Combler les failles structurelles des modèles d’IA générative face à la rigueur du monde judiciaire, c’est le défi qu’ont relevé deux Alumni de Mines Saint-Étienne en créant Talia. Cette IA spécialisée assiste les avocats en leur apportant des réponses sourcées, vérifiables et ancrées dans le droit français. Ils étaient présents au salon Vivatech de Paris pour présenter leur solution, ainsi qu’à la Conférence internationale sur l’apprentissage automatique (ICML), à Séoul.
Complexe, technique et rigoureux, le droit ne peut se contenter d’une approximation. Il impose un niveau de précision que les systèmes d’IA généraliste ne peuvent structurellement pas atteindre, comme l’explique Daniel Guez : « Nous avons interrogé 58 avocats pour comprendre leurs besoins. Le message est clair : sans sources vérifiables, sans spécialisation par domaine, une IA juridique n’a aucune valeur ».
C’est donc pour combler cette lacune qu’il a créé Talia avec Rose Gymbler. Incubée à Mines Saint-Étienne, leur start-up se distingue par :
- sa fiabilité, avec des affirmations 100 % traçables ;
- sa pertinence, basée sur une connaissance experte du droit français ;
- sa transparence : confidentialité, conformité RGPD, souveraineté.
Une architecture logicielle disruptive
Talia associe la puissance des grands modèles linguistiques à une architecture de vérification stricte. Son modèle repose sur des multi-agents, capables de segmenter le raisonnement et croiser les différents domaines du droit (fiscal, pénal, consommation…) pour déterminer la jurisprudence la plus pertinente.

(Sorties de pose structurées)
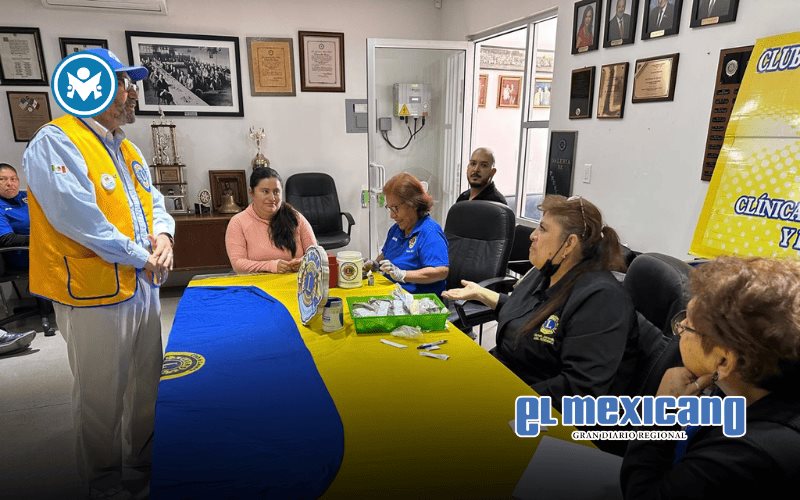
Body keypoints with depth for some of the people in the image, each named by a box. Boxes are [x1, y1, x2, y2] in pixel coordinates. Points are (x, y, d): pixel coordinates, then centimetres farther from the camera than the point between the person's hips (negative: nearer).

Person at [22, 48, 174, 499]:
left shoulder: (126, 148, 13)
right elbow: (78, 218, -23)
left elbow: (153, 199, 16)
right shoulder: (55, 142, -14)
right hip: (97, 295, -8)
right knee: (102, 401, 8)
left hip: (143, 286, 9)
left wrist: (162, 233, -5)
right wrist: (141, 257, -17)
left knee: (146, 390, 19)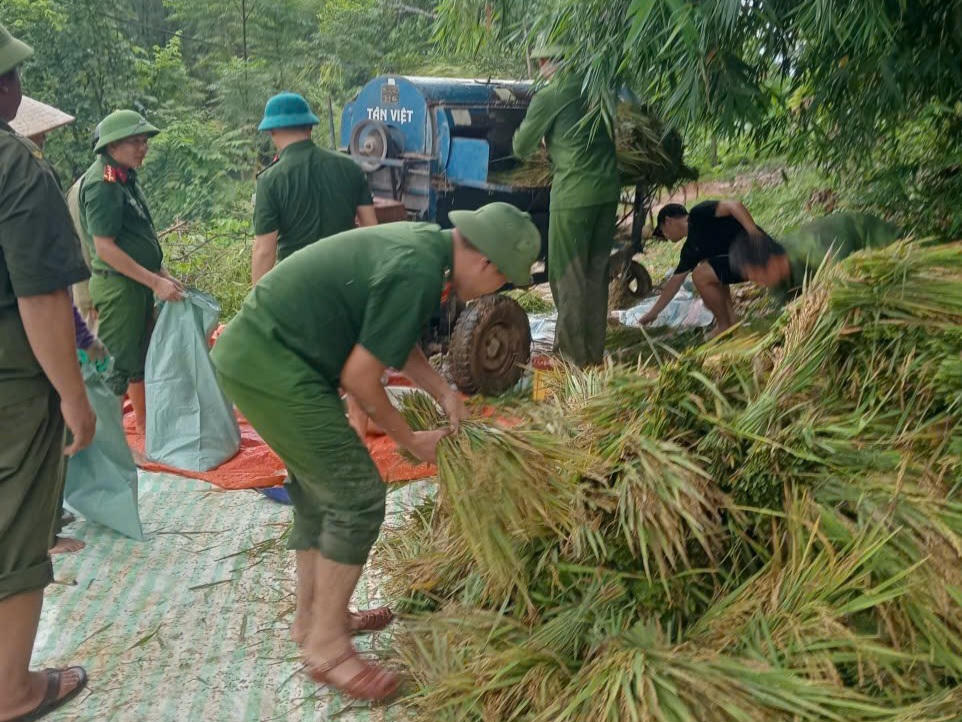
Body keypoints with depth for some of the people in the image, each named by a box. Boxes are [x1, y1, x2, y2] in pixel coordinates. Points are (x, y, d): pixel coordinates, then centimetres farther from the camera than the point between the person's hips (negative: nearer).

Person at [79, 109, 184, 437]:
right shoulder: (103, 184, -18)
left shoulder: (126, 178, 11)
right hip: (117, 286, -10)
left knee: (141, 358, 19)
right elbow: (105, 248, -23)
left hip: (139, 283, 10)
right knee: (118, 365, -5)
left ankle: (146, 427, 33)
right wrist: (155, 282, -22)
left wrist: (162, 273, 14)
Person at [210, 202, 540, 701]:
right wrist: (410, 440, -2)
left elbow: (394, 338, 19)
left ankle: (312, 616, 34)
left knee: (320, 489, 20)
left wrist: (443, 391, 10)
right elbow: (359, 376, -17)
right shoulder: (418, 273, -22)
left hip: (253, 351, 11)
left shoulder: (424, 243, 8)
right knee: (357, 496, -5)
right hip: (269, 367, -10)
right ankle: (326, 645, 9)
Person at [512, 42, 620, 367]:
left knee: (568, 275, 4)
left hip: (573, 194, -6)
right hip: (608, 189, 6)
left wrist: (521, 133, 24)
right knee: (596, 272, 14)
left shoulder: (548, 97, -6)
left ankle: (574, 351, 10)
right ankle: (594, 349, 23)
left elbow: (521, 148, 2)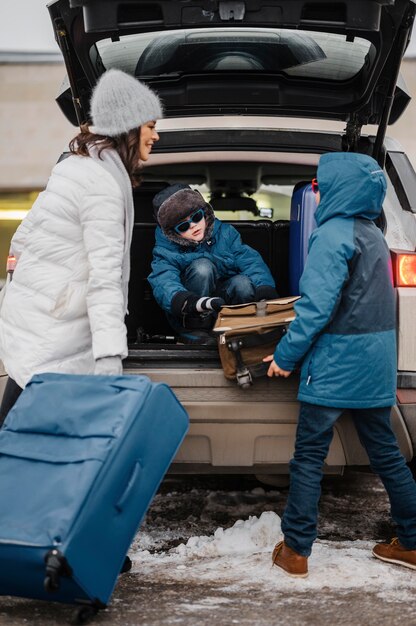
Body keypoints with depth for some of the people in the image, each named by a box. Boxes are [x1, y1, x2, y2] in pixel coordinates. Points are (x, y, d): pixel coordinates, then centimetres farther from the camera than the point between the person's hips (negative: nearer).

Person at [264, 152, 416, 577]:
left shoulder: (333, 234, -14)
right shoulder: (373, 235, 13)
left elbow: (317, 306, -21)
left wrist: (285, 355, -12)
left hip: (335, 365, -8)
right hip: (375, 363, 8)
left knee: (308, 456, 1)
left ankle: (295, 550, 5)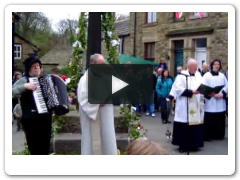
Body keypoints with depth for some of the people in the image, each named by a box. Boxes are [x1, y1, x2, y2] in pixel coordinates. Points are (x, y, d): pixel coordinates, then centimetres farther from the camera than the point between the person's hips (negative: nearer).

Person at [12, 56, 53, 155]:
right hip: (31, 120, -6)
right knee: (35, 150, -5)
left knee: (45, 149, 12)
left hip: (45, 119, 6)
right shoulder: (23, 80, -2)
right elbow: (13, 93, -17)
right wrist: (25, 86, -25)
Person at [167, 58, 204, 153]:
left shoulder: (199, 76, 13)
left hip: (196, 107, 5)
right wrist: (191, 92, -21)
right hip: (184, 107, -5)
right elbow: (178, 89, -13)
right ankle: (183, 145, 7)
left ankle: (194, 144, 15)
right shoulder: (181, 76, -4)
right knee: (184, 125, -3)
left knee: (195, 125, 4)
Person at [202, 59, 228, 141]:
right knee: (209, 119, -5)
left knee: (220, 119, 6)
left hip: (220, 102, 4)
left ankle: (218, 135, 17)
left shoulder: (222, 76, 12)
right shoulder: (207, 75, -1)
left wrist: (222, 94, -9)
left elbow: (226, 86, 7)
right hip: (210, 101, -4)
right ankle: (208, 135, 3)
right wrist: (212, 94, -18)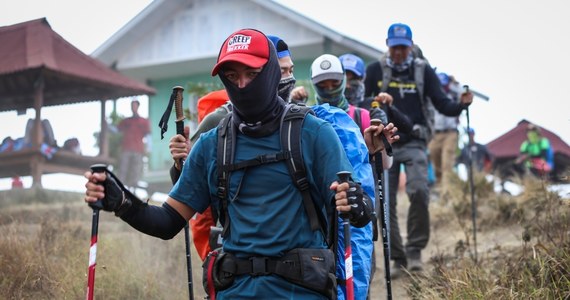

◆ Action à mener
Recopiez le texte sur Talia entre « C’est donc pour » et « la plus pertinente. », bornes comprises. Les entrées proviennent d'une autre source.

◆ Résultat obtenu
C’est donc pour combler cette lacune qu’il a créé Talia avec Rose Gymbler. Incubée à Mines Saint-Étienne, leur start-up se distingue par :
- sa fiabilité, avec des affirmations 100 % traçables ;
- sa pertinence, basée sur une connaissance experte du droit français ;
- sa transparence : confidentialité, conformité RGPD, souveraineté.
Une architecture logicielle disruptive
Talia associe la puissance des grands modèles linguistiques à une architecture de vérification stricte. Son modèle repose sur des multi-agents, capables de segmenter le raisonnement et croiser les différents domaines du droit (fiscal, pénal, consommation…) pour déterminer la jurisprudence la plus pertinente.